Le processus consultatif scientifique pourrait comprendre cinq étapes :
Premièrement, la formulation d’une question : quelles sont les causes du ou des problème(s) ? Comme cette cause peut être multiforme, il faut faire appel à des experts multidisciplinaires pour analyser le problème et donner des conseils concrets au gouvernement.
Deuxièmement, la sélection des bons conseillers est essentielle pour que le gouvernement puisse bénéficier d’un avis éclairé. Dans le cas de l’Éthiopie, les comités consultatifs permanents sont sélectionnés par des fonctionnaires de haut niveau et se voient assigner des objectifs définis par le gouvernement. Ce fonctionnement peut néanmoins être biaisé et ne pas aboutir à la formulation de conseils appropriés si le comité consultatif ne sélectionne pas les bons experts du bon domaine. En outre, il affecte également l’indépendance des conseillers scientifiques, ce qui peut les conduire à donner des avis scientifiquement injustifiés et politiquement orientés.
Troisièmement, l’équilibre entre les points de vue et la compréhension des imprécisions sont importants dans la production d’avis scientifiques. Parvenir à un consensus sur les multiples aspects des différents domaines d’expertise et lever les éventuelles ambiguïtés est crucial pour la science quand elle est au service de la politique.
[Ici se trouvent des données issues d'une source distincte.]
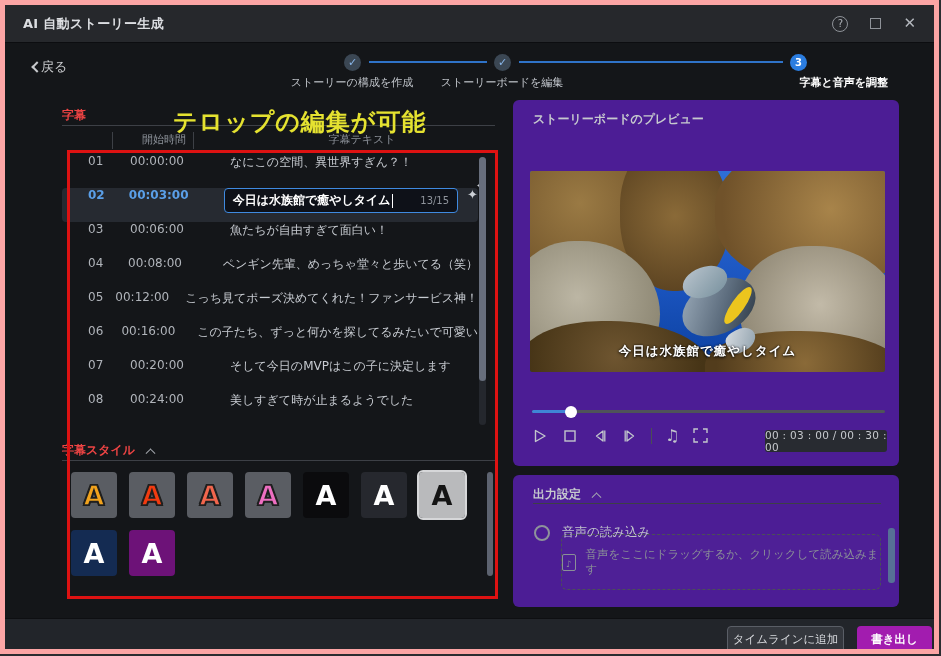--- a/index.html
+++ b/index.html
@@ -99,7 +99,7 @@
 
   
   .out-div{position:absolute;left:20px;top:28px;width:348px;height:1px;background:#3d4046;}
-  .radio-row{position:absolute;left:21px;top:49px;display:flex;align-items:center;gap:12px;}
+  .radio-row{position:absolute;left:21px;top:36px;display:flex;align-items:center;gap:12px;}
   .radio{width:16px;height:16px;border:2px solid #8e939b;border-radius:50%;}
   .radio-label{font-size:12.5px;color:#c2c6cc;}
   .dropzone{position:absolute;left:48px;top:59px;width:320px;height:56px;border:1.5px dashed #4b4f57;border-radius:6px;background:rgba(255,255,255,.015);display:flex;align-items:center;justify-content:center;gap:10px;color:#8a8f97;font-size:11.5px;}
Quatrièmement, quelle que soit la qualité des avis scientifiques, ils ne sont utiles que s’ils sont correctement communiqués et défendus jusqu’à la disparition du dernier doute. En Éthiopie, beaucoup de résultats de recherche « dorment dans les tiroirs » des instituts et centres scientifiques. Il est donc nécessaire d’introduire progressivement une culture de la preuve en créant un lien durable entre la recherche et la politique et en renforçant la coopération entre les instituts de recherche et les universités.
Cinquièmement, l’évaluation de l’impact des avis scientifiques est une étape importante pour améliorer le processus consultatif et apprécier l’efficacité de ces conseils dans les résultats politiques. Tout dépend de la manière dont sont prodigués ces conseils. Il n’y a que peu de cas où le groupe consultatif a pu évaluer l’impact de ses avis scientifiques après leur mise en œuvre dans les processus et les résultats de l’élaboration des politiques.
Des données précises et de qualité permettant de parvenir à un consensus et de gérer les incertitudes doivent être mises à la disposition des décideurs sous une forme facilement compréhensible et qui leur permette de les utiliser dans l’élaboration des politiques. Pour résoudre les ambiguïtés et les défis liés à ce processus il faut :
- Présenter les preuves au public afin d’obtenir son soutien et sa confiance.
- Suivre une méthodologie claire pour évaluer la validité de la globalisation des données d’un contexte précis.
- Partager les priorités avec les chercheurs afin d’obtenir d’eux des preuves plus ciblées et plus exploitables.
- Apporter des preuves intelligibles au monde politique et ainsi combler le fossé entre les chercheurs et les décideurs.